__Problem__: Which people are named in the article on California's age-information law?

─── Text shown

California Moves to End Hollywood Age Discrimination

Governor Jerry Brown has passed a law requiring entertainment databases to remove age information upon subscribers’ request—which will ultimately allow more actresses to lie about their age.

On Saturday, Governor Jerry Brown passed a law requiring sites with paid subscribers like IMDb and StudioSystem to remove information about subscribers’ ages within five days of their request. The purpose is “to ensure that information obtained on an Internet Web site regarding an individual’s age will not be used in furtherance of employment or age discrimination,” according to the law, which will go into effect at the start of the new year. It’s a dramatic step toward putting a close to at least one apparatus for age discrimination in Hollywood—an oft-debated issue, especially among female actresses within the industry.

It’s a decision that rewards the years-long advocacy efforts of the Hollywood actors union, the Screen Actors Guild, which has argued for years that databases like IMDb need consent to publish information on the thousands of actors it includes—many of whom aren’t famous, and whose information isn’t in the public domain. Internet advocates, on the other hand, have opposed the law, arguing that it sets a dangerous precedent for the removal of factual information on the Web. “This is not a question of preventing salacious rumors; rather it is about the right to present basic facts that live in the public domain,” the Internet Association’s Michael Beckerman wrote in The Hollywood Reporter in August.

Even if the new law isn’t subject to a Constitutional challenge (though it may be, TheHollywood Reporter’s Ryan Parker and Jonathan Handel suggested Saturday), Beckerman also pointed out that the bill would only prevent age discrimination on individual websites: “Were this bill to pass, age information would continue to be available on any number of substitute websites, completely undermining the bill’s intention,” he wrote, since casting directors could access age information on Wikipedia or journalistic outlets as well as IMDb competitors. As such, he added, the measure “does not even address the root cause of discrimination.”

Saturday’s decision seems like a cosmetic fix.

Beckerman has a point: A recent University of Southern California study found that women over 60 comprised just 2.9 percent of characters in 2015’s highest-grossing films, a figure that is pretty consistent with numbers from decades prior. The average age of a working male actor, meanwhile, has consistently remained eight years above that of an actress since the era of silent cinema. Older male actors have regularly played more leading roles since the 1920s, while actresses have long had the advantage under the age of 29.

──────
─── Data under study

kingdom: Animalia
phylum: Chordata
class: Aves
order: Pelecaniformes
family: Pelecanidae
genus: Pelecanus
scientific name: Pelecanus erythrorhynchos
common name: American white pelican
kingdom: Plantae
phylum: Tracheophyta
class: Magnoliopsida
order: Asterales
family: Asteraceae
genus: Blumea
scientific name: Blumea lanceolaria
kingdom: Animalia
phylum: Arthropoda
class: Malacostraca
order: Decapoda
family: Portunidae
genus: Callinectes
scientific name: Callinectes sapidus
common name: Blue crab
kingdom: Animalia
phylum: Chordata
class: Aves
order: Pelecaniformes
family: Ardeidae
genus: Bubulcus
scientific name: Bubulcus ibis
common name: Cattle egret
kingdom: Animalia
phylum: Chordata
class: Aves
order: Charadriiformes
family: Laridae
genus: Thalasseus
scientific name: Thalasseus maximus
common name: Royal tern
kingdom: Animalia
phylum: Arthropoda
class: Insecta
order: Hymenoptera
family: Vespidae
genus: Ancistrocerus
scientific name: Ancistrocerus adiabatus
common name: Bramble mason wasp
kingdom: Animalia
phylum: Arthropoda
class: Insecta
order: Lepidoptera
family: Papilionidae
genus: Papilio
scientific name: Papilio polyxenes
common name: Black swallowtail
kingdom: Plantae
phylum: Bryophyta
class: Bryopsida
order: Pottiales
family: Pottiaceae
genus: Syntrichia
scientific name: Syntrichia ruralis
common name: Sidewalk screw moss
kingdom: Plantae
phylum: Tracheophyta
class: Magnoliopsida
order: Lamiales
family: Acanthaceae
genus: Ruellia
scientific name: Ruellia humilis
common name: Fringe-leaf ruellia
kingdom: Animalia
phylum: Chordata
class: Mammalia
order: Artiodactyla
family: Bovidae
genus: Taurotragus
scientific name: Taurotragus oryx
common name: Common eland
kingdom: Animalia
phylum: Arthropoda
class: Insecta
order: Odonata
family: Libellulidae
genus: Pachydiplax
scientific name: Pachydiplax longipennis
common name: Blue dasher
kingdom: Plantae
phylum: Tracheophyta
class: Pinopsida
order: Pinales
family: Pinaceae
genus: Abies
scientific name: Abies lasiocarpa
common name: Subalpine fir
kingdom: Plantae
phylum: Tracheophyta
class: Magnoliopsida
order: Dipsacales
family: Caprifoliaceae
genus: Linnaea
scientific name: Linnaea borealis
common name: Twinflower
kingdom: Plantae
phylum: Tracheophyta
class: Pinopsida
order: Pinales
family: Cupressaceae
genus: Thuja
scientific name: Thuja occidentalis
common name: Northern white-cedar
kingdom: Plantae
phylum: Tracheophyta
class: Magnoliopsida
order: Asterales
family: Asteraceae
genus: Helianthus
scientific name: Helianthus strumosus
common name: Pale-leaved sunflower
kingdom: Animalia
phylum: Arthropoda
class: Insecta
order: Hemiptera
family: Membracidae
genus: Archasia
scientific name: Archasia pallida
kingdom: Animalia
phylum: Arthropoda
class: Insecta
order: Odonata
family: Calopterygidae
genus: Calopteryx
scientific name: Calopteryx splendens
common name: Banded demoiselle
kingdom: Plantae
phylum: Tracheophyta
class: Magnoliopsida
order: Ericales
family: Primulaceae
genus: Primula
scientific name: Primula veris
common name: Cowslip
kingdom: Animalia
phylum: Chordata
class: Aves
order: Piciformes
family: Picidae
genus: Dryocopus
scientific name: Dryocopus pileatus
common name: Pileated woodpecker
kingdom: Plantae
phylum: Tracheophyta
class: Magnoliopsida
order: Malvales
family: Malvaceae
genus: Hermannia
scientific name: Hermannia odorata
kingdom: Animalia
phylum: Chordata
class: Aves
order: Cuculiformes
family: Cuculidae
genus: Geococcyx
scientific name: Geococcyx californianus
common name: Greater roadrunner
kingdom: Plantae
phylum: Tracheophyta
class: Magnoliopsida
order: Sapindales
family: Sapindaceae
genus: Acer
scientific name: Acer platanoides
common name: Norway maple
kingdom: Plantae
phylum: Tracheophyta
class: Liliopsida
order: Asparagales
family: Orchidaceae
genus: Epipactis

──────

__Answer space__: Jerry Brown, Michael Beckerman, Ryan Parker, Jonathan Handel